Huw Thomas, headteacher at an inner city Sheffield primary school, said: “As a head, going out on strike is not something I do lightly and it’s always a tough decision. When you’re a head your decision has implications for your whole school and I gave it a fair bit of thought.
“The biggest factor for me was the big challenge I face trying to recruit the best people to teach in my classrooms – if decent pensions aren’t there, the best graduates may opt for a different profession.
“So I see this attack on our pensions as an attack on the future of teaching itself.”
However, a minority of Sheffield primaries stayed open during the one-day national industrial action because staff were uncertain about taking industrial action.
Chris Holder, headteacher at Lowfield Primary, was keeping his school open despite being a member of the NAHT, which voted for action.

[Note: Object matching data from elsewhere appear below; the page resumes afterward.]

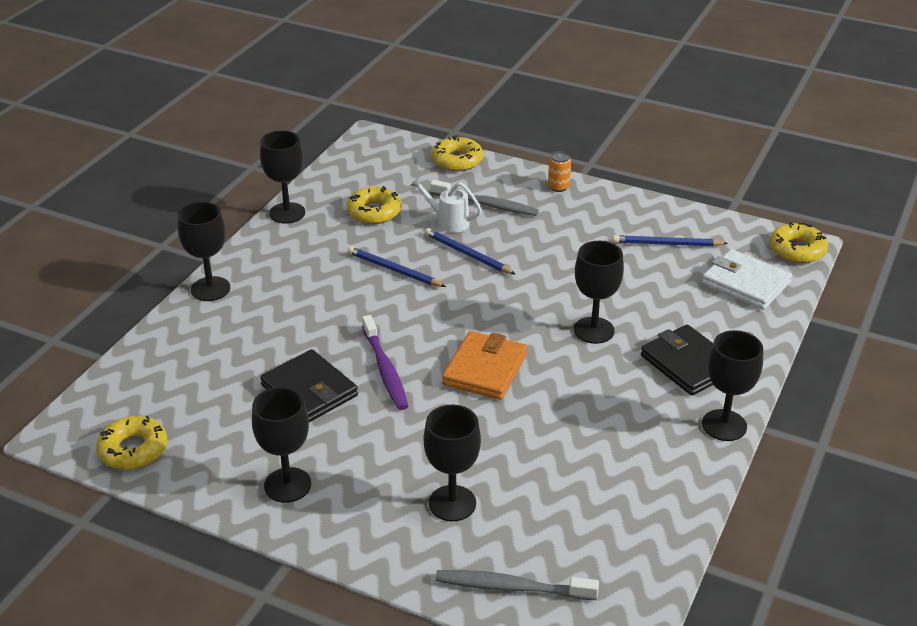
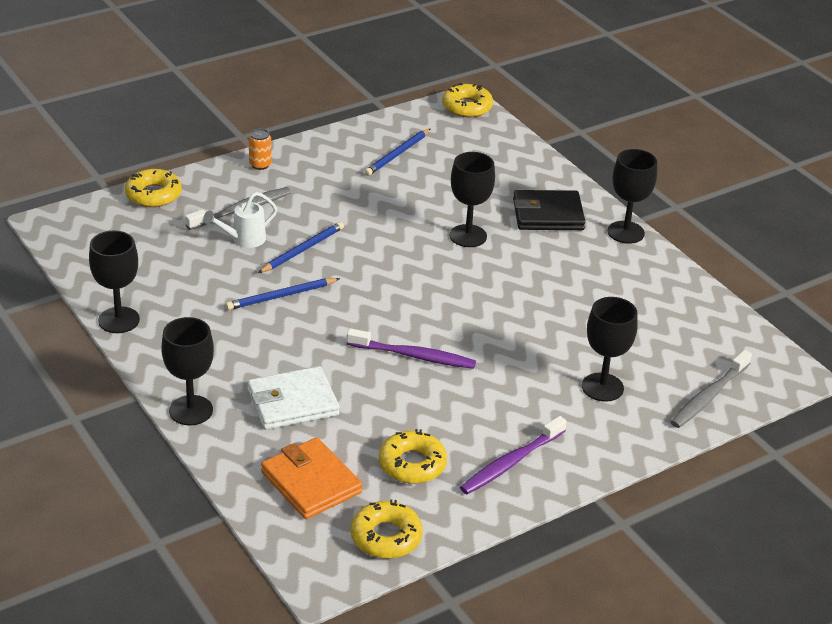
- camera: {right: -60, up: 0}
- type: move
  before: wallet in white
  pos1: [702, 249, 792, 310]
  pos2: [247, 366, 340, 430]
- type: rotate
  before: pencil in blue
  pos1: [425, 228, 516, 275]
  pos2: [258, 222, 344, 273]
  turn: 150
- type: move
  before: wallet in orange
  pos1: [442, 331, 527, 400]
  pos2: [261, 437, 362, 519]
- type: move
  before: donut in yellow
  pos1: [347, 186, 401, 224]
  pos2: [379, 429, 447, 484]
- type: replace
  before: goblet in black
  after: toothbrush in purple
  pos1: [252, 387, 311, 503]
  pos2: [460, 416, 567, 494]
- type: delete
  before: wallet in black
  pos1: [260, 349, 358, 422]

“We have told three of our classes to stay at home but a majority of our staff will be in school. Some are non-union, others have chosen not to take part,” he said.
“I have chosen not to take action, I have the responsibility of running this school and I feel very strongly it should be open to serve this very diverse community.”
Sue Preston, head at Clifford Infants at Nether Edge and an NUT member, also said she had taken a personal decision to stay at work.
“We have four teachers in although our support and office staff are on strike. It was difficult but everyone has made their own decision, even though they are all in unions.”
Catherine Skinn, head at Emmanuel Juniors at Waterthorpe, said her nine staff had decided to stay at work.
“They have all decided individually what to do and have decided to work. I am in the NAHT and I have made a personal decision, I wish to say no more,” she added.